Supplier payment fraud
The usual case of supplier payment fraud may come in the form of unsuspecting companies. Such companies will have undelivered legitimate claims due to payments being diverted to other fictitious companies. As simple as a mere e-mail can cost a company millions. For instance, ABC Company purchases goods amounting to RMB 10,000 from XYZ Company, and the goods were delivered. The purchasing office of ABC Company gets an e-mail telling them to make the check payable to XXX Company. Without confirming this with its supplier, ABC Company makes the payment. Only if XYZ Company reminds their customers of outstanding balances will ABC Company know that they were defrauded.
Now imagine this scenario happening to real-world companies, with amounts reaching millions of dollars’ worth of companies’ money. These days, payment through bank transfers are more convenient, which makes fraudsters’ jobs easier as well.
Fraudsters
Fraudsters may be from within the company or those outside of it. They can range from your most trusted managers, people in authority, people with access, your staff, customers, or random people who wish you harm. In terms of supplier payment fraud, the victims are both the supplier who did not receive what is due to them, and the company who paid a fictitious or fraudulent company.
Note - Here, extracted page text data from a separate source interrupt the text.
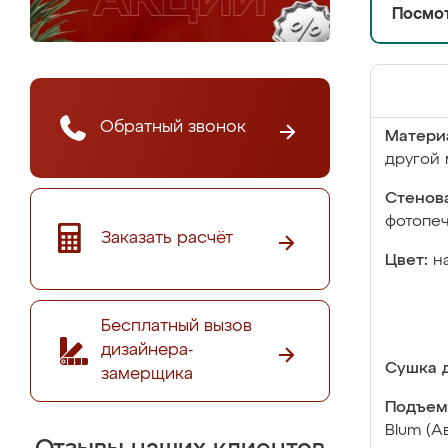
Посмот
Обратный звонок
Матери
другой 
Стенова
фотопе
Заказать расчёт
Цвет:
н
Бесплатный вызов
дизайнера-
Сушка д
замерщика
Подъем
Blum (А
The perpetrators may range from outsiders who merely had access to the e-mail of the paying company and manage to divert payment to them instead of the payee.
Fraudulent activities
Business E-mail Compromise (BEC) is a scam scheme targeting companies who conduct wire transfers and have suppliers abroad. From April to May 2020, BEC attacks focused on invoice or payment fraud increased by 200 percent. Interestingly, this is the period when COVID-19 has slowed down in China but has sped up elsewhere in the world.
Fraudsters can impersonate vendors, suppliers, or customers to redirect vendor payments. The confusion that COVID-19 has caused, that is, questions such as “Will I get the virus?”, “Do I still have a job/business after this lockdown?”, “How do I know if I really am safe now or in the future?”, etc., has caused the majority of the world in a panic; and fraudsters are taking advantage of this.
The rationalization behind the act of fraud
Justifying fraud may come in different ways, but just a famous actress once said “Just because you can, doesn’t mean you should”. Just because fraudsters can get away with their actions, they do it for the sake of doing it.